_Dataset entries_:
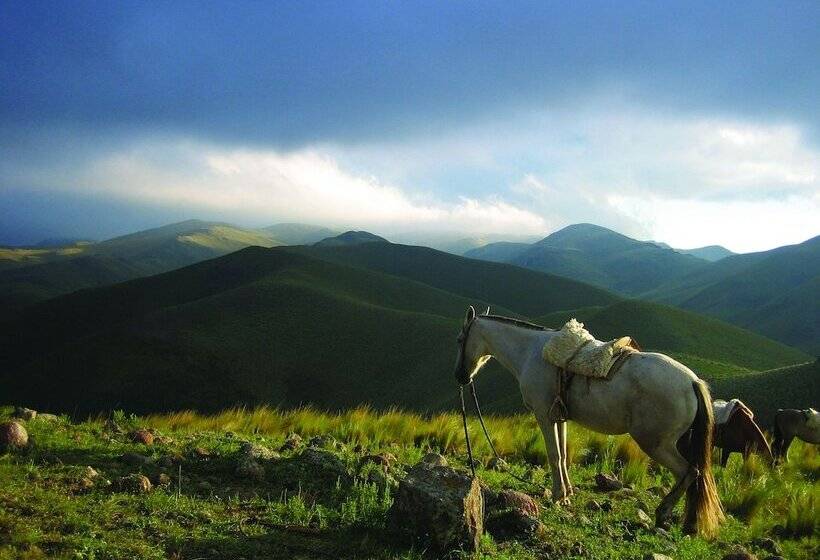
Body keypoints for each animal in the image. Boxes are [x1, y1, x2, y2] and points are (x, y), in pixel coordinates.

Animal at [453, 306, 724, 536]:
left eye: (459, 339)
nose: (460, 377)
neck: (530, 352)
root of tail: (692, 382)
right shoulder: (559, 417)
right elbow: (563, 455)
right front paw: (567, 493)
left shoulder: (543, 415)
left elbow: (553, 455)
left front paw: (557, 496)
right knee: (695, 475)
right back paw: (689, 522)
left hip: (656, 443)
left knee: (689, 471)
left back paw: (664, 512)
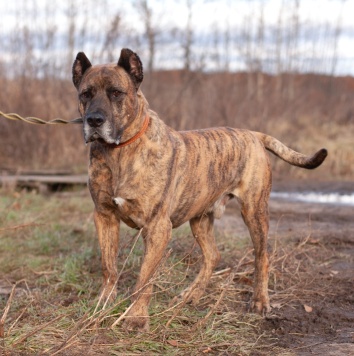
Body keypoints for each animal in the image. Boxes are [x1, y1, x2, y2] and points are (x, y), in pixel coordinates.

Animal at [72, 48, 330, 330]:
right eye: (85, 94)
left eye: (116, 93)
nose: (94, 120)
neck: (120, 151)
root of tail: (253, 134)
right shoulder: (105, 216)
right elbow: (108, 267)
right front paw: (102, 304)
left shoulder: (157, 227)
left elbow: (145, 277)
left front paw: (136, 317)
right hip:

_Your task_:
A word-for-word copy of the data, without its pictures, is what is needed.

_Output of the exercise_:
Body keypoints for each animal in the image. Boxes are [x1, y1, x2, y2] and points are (x, y), in pixel coordinates.

Animal at [453, 306, 724, 536]:
left eye: (459, 339)
nose: (460, 377)
neck: (530, 352)
root of tail: (692, 382)
right shoulder: (559, 417)
right elbow: (563, 455)
right front paw: (567, 493)
left shoulder: (543, 415)
left elbow: (553, 455)
left front paw: (557, 496)
right knee: (695, 475)
right back paw: (689, 522)
left hip: (656, 443)
left knee: (689, 471)
left back paw: (664, 512)
Body keypoints for each animal in the image. Boxes are [x1, y1, x2, y2] and points are (x, y), in pixel coordinates.

Animal at [72, 48, 330, 330]:
right eye: (85, 94)
left eye: (116, 93)
nose: (94, 120)
neck: (120, 151)
root of tail: (253, 134)
right shoulder: (105, 216)
right elbow: (108, 267)
right front paw: (102, 304)
left shoulder: (157, 227)
left elbow: (145, 277)
left front paw: (136, 317)
right hip:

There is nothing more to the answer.